Такое чувство, словно она просто раскладывает пасьянс, что-то наподобие «Могилы Наполеона», популярной в те годы у любительниц коротать вечерок с колодой, где и двойки, и тройки. Даме не дано знать, что предназначенная для Наполеона, для Короля могила — влажная, морская могила, как они с Валетом решили перед последней сдачей, перенеся заключительный тур на балтийское побережье. — ждет именно ее, подхватившую летальное воспаление легких в ту лодочную прогулку, когда не умеющий плавать Драйер должен был пойти прямиком на дно, как только в нужном месте, подальше от берега вдруг одновременно встанут, накренив борт, оба гребца. Все бы так и вышло — преферанс непременно получается у твердо выучивших правила, по которым следует раскладывать карты, — однако ею сделан один неверный ход, после которого комбинация погублена непоправимо. И никого при этом не жаль: ни Марту, преспокойно обдумавшую убийство и отсрочившую его только из расчета получить по завещанию еще сто тысяч за манекены, которые Драйер поехал продавать в Берлин, ни Драйера, читающего газету на балконе номера, где только что умерла его жена. Ни Франца, уже примерившегося ущипнуть пышнотелую горничную, но решающего повременить до завтра.
Они двигаются, соприкасаются, взаимодействуют в точности как экспонаты из кунсткамеры, вроде выставленной там (Драйер вместе с обеспокоенным конструктором ходящих манекенов ездил взглянуть) искусственной женщины, что была у почтенного бюргера, ни с того ни с сего совершившего преступление. Женщина умела закрывать стеклянные глаза, нагревалась изнутри, волосы у нее настоящие, но сделана грубовато, «в общем — чепуха». Этот бюргер лишь упомянут и больше не появляется, однако автор уже достиг в своем искусстве той стадии, когда исключены случайные, ничего не значащие мелочи. Бюргер — еще одна мимолетная подробность, которая дополняет, придавая ему законченность, воссоздаваемый социальный пейзаж, он — знаковая фигура берлинской будничности, образующей ауру сюжета и в большой степени определившей его характер. «Король, дама, валет» — берлинский роман не оттого лишь, что действие происходит в немецком мегаполисе, а оттого, что этот мегаполис становится у Сирина олицетворением описываемого времени, и психологии, помеченной этим временем, и созданной им духовной — вернее, бездуховной — среды.
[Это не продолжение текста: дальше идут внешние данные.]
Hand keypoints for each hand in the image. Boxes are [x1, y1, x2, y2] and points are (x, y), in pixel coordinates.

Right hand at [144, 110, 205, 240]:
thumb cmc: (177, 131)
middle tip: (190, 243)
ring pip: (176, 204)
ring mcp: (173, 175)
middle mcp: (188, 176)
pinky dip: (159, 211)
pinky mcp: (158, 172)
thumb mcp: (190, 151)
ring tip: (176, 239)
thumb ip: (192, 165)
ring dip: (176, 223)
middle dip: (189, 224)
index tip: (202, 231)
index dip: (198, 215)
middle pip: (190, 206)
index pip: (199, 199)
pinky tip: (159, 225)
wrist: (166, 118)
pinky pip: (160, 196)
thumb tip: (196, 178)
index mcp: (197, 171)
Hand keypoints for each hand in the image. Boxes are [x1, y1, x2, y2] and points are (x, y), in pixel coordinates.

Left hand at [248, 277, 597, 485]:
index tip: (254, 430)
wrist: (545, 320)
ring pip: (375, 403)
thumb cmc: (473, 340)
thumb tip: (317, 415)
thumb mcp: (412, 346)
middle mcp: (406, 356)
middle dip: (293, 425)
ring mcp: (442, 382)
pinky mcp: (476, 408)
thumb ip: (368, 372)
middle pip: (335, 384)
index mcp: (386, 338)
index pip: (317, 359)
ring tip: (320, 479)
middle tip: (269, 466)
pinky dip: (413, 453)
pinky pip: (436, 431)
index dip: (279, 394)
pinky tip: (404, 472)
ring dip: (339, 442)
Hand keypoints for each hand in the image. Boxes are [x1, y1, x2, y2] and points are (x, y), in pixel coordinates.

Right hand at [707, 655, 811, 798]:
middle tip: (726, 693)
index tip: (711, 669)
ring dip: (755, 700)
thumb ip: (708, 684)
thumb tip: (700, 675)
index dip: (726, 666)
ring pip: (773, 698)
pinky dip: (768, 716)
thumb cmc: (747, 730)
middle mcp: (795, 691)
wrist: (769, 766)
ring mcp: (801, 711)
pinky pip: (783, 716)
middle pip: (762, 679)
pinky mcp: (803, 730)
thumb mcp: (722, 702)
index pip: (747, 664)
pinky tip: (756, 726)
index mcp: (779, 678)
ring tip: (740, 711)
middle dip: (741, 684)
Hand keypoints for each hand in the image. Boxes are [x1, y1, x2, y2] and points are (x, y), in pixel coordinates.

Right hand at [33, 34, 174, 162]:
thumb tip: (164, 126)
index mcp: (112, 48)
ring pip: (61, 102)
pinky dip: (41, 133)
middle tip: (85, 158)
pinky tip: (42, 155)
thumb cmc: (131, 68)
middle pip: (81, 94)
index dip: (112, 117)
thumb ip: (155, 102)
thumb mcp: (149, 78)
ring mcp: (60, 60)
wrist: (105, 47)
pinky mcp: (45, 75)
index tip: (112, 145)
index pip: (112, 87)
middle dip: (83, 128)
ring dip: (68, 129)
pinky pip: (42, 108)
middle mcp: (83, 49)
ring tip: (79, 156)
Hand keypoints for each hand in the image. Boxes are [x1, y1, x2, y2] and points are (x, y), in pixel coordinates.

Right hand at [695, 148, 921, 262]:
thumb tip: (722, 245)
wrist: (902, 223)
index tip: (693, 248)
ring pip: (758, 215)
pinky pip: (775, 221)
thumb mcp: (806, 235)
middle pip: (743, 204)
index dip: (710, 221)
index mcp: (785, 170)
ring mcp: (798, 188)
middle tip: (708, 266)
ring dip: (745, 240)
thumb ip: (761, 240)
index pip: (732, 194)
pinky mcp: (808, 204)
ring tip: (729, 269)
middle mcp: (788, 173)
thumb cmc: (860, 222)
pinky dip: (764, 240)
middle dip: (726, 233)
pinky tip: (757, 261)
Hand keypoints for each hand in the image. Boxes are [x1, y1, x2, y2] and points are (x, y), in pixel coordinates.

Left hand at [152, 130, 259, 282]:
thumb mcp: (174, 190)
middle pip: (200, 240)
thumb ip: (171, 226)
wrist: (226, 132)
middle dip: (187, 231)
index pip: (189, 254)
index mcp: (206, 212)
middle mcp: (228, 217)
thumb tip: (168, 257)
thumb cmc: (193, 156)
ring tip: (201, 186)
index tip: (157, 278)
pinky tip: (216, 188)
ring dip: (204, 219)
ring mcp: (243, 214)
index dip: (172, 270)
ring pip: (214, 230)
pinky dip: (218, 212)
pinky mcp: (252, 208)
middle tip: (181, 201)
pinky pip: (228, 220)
В романе Фаллады Берлин тоже значит очень много: будничный город с вонючими многоквартирными домами-казармами северного района, с безработными, которые часами просиживают на скамейках в Малом Тиргартене, разглядывая клумбы цветущих маргариток, с дешевыми кафе, где по субботам играет духовой оркестр, с кутилами, знающими прелести баров и кабаре, где пляшут красотки в одном передничке. У Фаллады четко просматривается конкретное время событий, он не забывает упомянуть о свастике, намалеванной на стенах общественной уборной поверх нацарапанной карандашом надписи «Сдохни, жид!», и о рисунке, прилепленном к стеклу вагона: толстый еврей, который болтается на виселице. Таких деталей Сирин не использует, ему важен не политический пейзаж, а обобщенный образ цивилизации, для которой история Короля, Дамы и Валета — всего лишь мелкий, банальный эпизод ежедневной хроники, даже не обязательно уголовной.
И поэтому его Берлин напрочь лишен той непритязательной, иной раз с примесью шаржа, но все-таки поэзии, без которой не обходится ни одна книга Фаллады. Сиринский Берлин показан так, как его открывает для себя Франц, который в первый же день по приезде разбил очки, из-за чего только усилилось ощущение какой-то беспросветной серости и скуки, царящей и на этих унылых улицах, под которыми грохочет подземка, и на прославленной Унтер-ден-Линден — липы осыпались и выглядят жидковатыми. Вот что такое этот Берлин: светлоногие женщины на облюбованных проститутками углах, «и черные фигуры, поверявшие друг дружке душные, сладкие тайны в углублениях подъездов… и черный, влажный, нежный асфальт». В сочетании с постоянно маячащими перед читателем манекенами и золочеными болванками, на которые приказчики натягивают штаны и пиджаки, каждый подобный штрих закрепляет ощущение, что описываемый мирок неотличимо схож с пошловатой фотографической открыткой, какие сбывают простофилям, явившимся из своего медвежьего угла на экскурсию по знаменитым проспектам. Или, возможно, с парадизом, пригрезившимся прыщавому юнцу, который вдруг увидел себя «в визитке, в полосатых штанах, в белых гетрах» — а вечером его ждет гологрудая дама, поднимающая рюмку к пунцовым губам.